§ WORK INSTRUCTION: Print out each record below, unaltered and complete, without its images.

——————

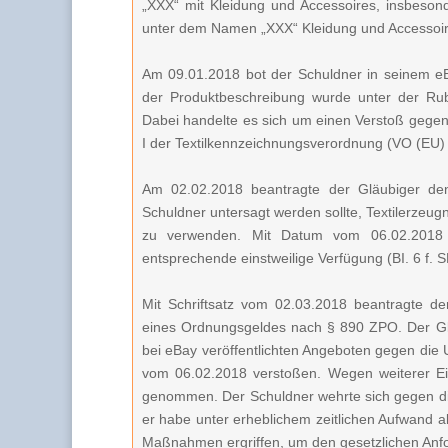
„XXX“ mit Kleidung und Accessoires, insbeson
unter dem Namen „XXX“ Kleidung und Accessoir
Am 09.01.2018 bot der Schuldner in seinem eB
der Produktbeschreibung wurde unter der Rub
Dabei handelte es sich um einen Verstoß gegen
I der Textilkennzeichnungsverordnung (VO (EU)
Am 02.02.2018 beantragte der Gläubiger den
Schuldner untersagt werden sollte, Textilerzeugn
zu verwenden. Mit Datum vom 06.02.2018 
entsprechende einstweilige Verfügung (BI. 6 f. 
Mit Schriftsatz vom 02.03.2018 beantragte de
eines Ordnungsgeldes nach § 890 ZPO. Der Glä
bei eBay veröffentlichten Angeboten gegen die 
vom 06.02.2018 verstoßen. Wegen weiterer Einz
genommen. Der Schuldner wehrte sich gegen di
er habe unter erheblichem zeitlichen Aufwand a
Maßnahmen ergriffen, um den gesetzlichen Anf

——————

§ WRITTEN SOLUTION:
„XXX“ mit Kleidung und Accessoires, insbeson
unter dem Namen „XXX“ Kleidung und Accessoir
Am 09.01.2018 bot der Schuldner in seinem eB
der Produktbeschreibung wurde unter der Rub
Dabei handelte es sich um einen Verstoß gegen
I der Textilkennzeichnungsverordnung (VO (EU)
Am 02.02.2018 beantragte der Gläubiger den
Schuldner untersagt werden sollte, Textilerzeugn
zu verwenden. Mit Datum vom 06.02.2018 
entsprechende einstweilige Verfügung (BI. 6 f. 
Mit Schriftsatz vom 02.03.2018 beantragte de
eines Ordnungsgeldes nach § 890 ZPO. Der Glä
bei eBay veröffentlichten Angeboten gegen die 
vom 06.02.2018 verstoßen. Wegen weiterer Einz
genommen. Der Schuldner wehrte sich gegen di
er habe unter erheblichem zeitlichen Aufwand a
Maßnahmen ergriffen, um den gesetzlichen Anf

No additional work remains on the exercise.